Born and raised in Stryn, Norway in August of 1918 to Olav and Bergitte Karstad, he spent his youth on the family farm, and attended the agricultural school where his father worked. As he got older he studied electronics at Norways Institute of Technology at Trondheim.
While working at the university as a scientific assistant, World War II broke out and all male students were sent to concentration camps. At the last minute he fled to Sweden and enrolled in the Royal Norwegian Navy until the war ended. He later moved to the U.S.A. where he worked at RCA as an electrical engineer.

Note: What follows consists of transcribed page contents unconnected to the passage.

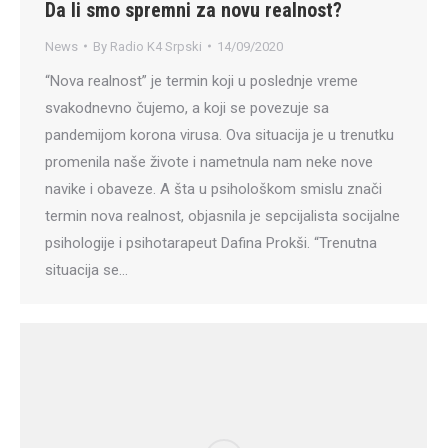
Da li smo spremni za novu realnost?
News
By
Radio K4 Srpski
14/09/2020
“Nova realnost” je termin koji u poslednje vreme
svakodnevno čujemo, a koji se povezuje sa
pandemijom korona virusa. Ova situacija je u trenutku
promenila naše živote i nametnula nam neke nove
navike i obaveze. A šta u psihološkom smislu znači
termin nova realnost, objasnila je sepcijalista socijalne
psihologije i psihotarapeut Dafina Prokši. “Trenutna
situacija se…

He resided in Princeton for several years where he met his wife through the Princeton Ski Club. They married in 1971 and raised a family together. After retirement they moved to their summer house on Cape Cod.
He had many passions in life such as playing the piano, gardening, skiing, sailing, and traveling. In his younger days he enjoyed flying around in his private plane. He also enjoyed sharing stories of his childhood, describing about what it was like growing up during the war, and passing on his Norwegian heritage to his daughters.

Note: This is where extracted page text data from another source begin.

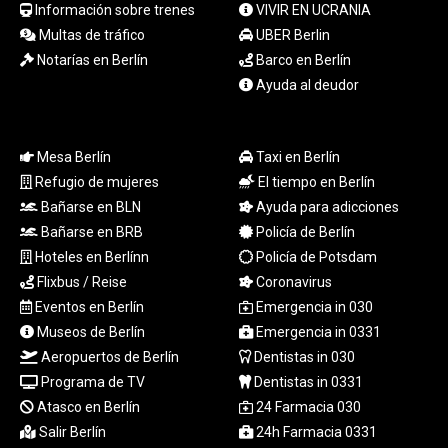
MYR 4.729001
Información sobre trenes
VIVIR EN UCRANIA
MZN 73.883747
Multas de tráfico
UBER Berlin
NAD 18.780552
Notarías en Berlín
Barco en Berlín
NGN
Ayuda al deudor
1577.519501
NIO 42.541205
NOK 10.981266
Mesa Berlín
Taxi en Berlín
NPR 176.003933
Refugio de mujeres
El tiempo en Berlín
NZD 1.961655
OMR 0.444533
Bañarse en BLN
Ayuda para adicciones
PAB 1.155994
Bañarse en BRB
Policía de Berlín
PEN 3.915024
Hoteles en Berlínn
Policía de Potsdam
PGK 5.108776
Flixbus / Reise
Coronavirus
PHP 70.28003
Eventos en Berlín
Emergencia in 030
PKR 320.93685
Museos de Berlín
Emergencia in 0331
PLN 4.299776
Aeropuertos de Berlín
Dentistas in 030
PYG 6873.88175
QAR 4.225923
Programa de TV
Dentistas in 0331
RON 5.25054
Atasco en Berlín
24 Farmacia 030
RSD 117.323733
Salir Berlín
24h Farmacia 0331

A memorial service will be held at 1 p.m. on December 4 at the Cataumet United Methodist Church, 1093 County Road, Cataumet. There will be a gathering at the Karstad household immediately following the service.

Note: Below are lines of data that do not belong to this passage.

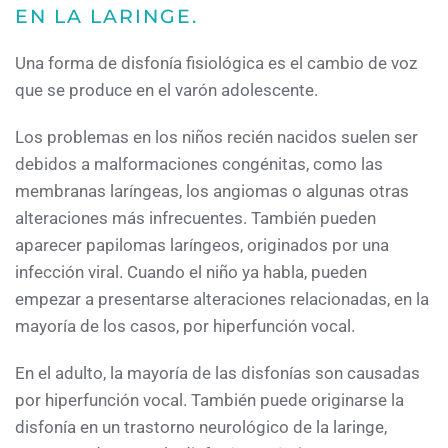
EN LA LARINGE.
Una forma de disfonía fisiológica es el cambio de voz
que se produce en el varón adolescente.
Los problemas en los niños recién nacidos suelen ser
debidos a malformaciones congénitas, como las
membranas laríngeas, los angiomas o algunas otras
alteraciones más infrecuentes. También pueden
aparecer papilomas laríngeos, originados por una
infección viral. Cuando el niño ya habla, pueden
empezar a presentarse alteraciones relacionadas, en la
mayoría de los casos, por hiperfunción vocal.
En el adulto, la mayoría de las disfonías son causadas
por hiperfunción vocal. También puede originarse la
disfonía en un trastorno neurológico de la laringe,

If desired, memorial contributions in his honor may be made to Friends of Bourne Council on Aging, 239 Main Street, Buzzards Bay, Mass. 02532; or to the Greater Boston Post-Polio Association (GBPPA), 47 Black Rock Road, Cohasset, Mass. 02025.
Eleanor J. Lewis, 68, died November 26 at home after relentlessly fighting ovarian cancer for over nine years.
Born in Newark to Maurice Lutzke and Hilda G. Lutzke, she graduated from Weequahic High School in 1959. She spent two years at Cornell University studying industrial and labor relations, planning to become a labor union lawyer and then transferred to Sara Lawrence College where she received her BA in 1963.
In 1967 she received a MEd in human development from Harvard Graduate School of Education. In 1971 she received a PhD from the University of Michigan in psychology and education. In 1978 she received her JD from Seton Hall Law School.
By age 10 she was fighting for her civil rights with her 4th grade teacher. As a child, she was very aware of social injustice. This knowledge determined both career and personal decisions for the remainder of her life.
While at Michigan, she was very involved in the womens movement and an organization to improve the status of women at Michigan. She soon became a part time consultant to the federal government for affirmative action on college campuses. After receiving her PhD, she moved to Washington D.C. to continue working for the federal government.
She visited Ralph Naders office and asked to work with him. They determined it would be best for her to become head of a state PIRG (Public Interest Research Group). She interviewed with the Boston and NJPIRGs and was hired as the first executive director. There she investigated New Jerseys no fault auto insurance and the composition of the N.J. Blue Cross Board of Trustees.
In July 1973, Eleanor was hired by Brendan Brynes gubernatorial campaign. After Governor Bryne won, she worked on the transition team and was hired by Insurance Commissioner James J. Sheeran to serve as the Assistant Commissioner of Insurance for Consumer Services.
She left the insurance department after graduating from law school and practiced law on her own in Princeton and then with Yvette Weiss. In 1991 she moved to Washington D.C. and resumed working with Ralph Nader as director of the Government Purchasing Project which promoted the purchase of environmentally safe products. In 2000, she returned to N.J. and resumed practicing law until 2005 after her illness reoccurred.
She is survived by her 97-year-old mother, Hilda Lutzke; and her brother, Arthur.
Memorial contributions may be made to Benivegna Ovarian Cancer Research Fund at University of Michigan at the University of Michigan, Comprehensive Cancer Center.
A memorial service will be held at a later date.